Dreyfuss and Djedaini take issue with our statement regarding the statistical power of their study. They argue that confidence intervals are more appropriate when interpreting data. Our point was that the sample size in previous studies was relatively small. [1,2]Statistically, this could be reflected as a low statistical power or as a wide confidence interval. The confidence intervals reported by Dreyfuss et al. are very wide. [1,2]In their first paper, the confidence intervals are 16.9-49.3% for the control group (48-h circuit changes) and 13.248.7% for the study group (no circuit changes). In other words, it is statistically possible that the pneumonia rate in the control group was 20%, and the pneumonia rate in the study group was 40%. The only way to resolve this concern is to increase the sample size, which will narrow the confidence limits and increase the statistical power. Comparison of the Dreyfuss et al. [1,2]studies further illustrates the issue related to small sample sizes. In the first study, the overall ventilator-associated pneumonia rate was about 30%, whereas it is only about 10% in the second study. This might cause one to question whether the subjects in these two studies represent the same population of patients. However, it is likely that these data represent the same population of patients because of the overlap of confidence intervals between the two studies. Statistically, one cannot rule out the possibility that the pneumonia rates would have been similar in the two studies if the sample size was large enough.
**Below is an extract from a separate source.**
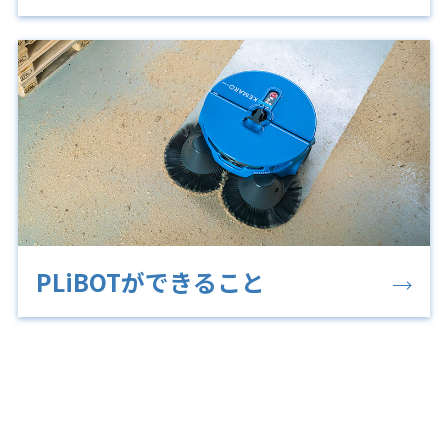
PLiBOTができること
Although our study and that conducted by Dreyfuss et al. are methodologically different, we believe that our studies are complimentary, and each adds credibility to the other. Despite different study designs, our conclusions are similar. That is, ventilator circuits can be changed at 7-day or longer intervals, thus reducing costs without detriment to the patient.
Dean Hess, Ph.D., R.R.T., Research Coordinator, Department of Respiratory Care, Massachusetts General Hospital, Instructor in Anesthesia, Harvard Medical School
Robert M. Kacmarek, Ph.D., R.R.T., Director of Respiratory Care, Massachusetts General Hospital, Assistant Professor of Anesthesia, Harvard Medical School, Respiratory Care, Ellison 401, Massachusetts General Hospital Boston, Massachusetts 02114
(Accepted for publication July 14, 1995.)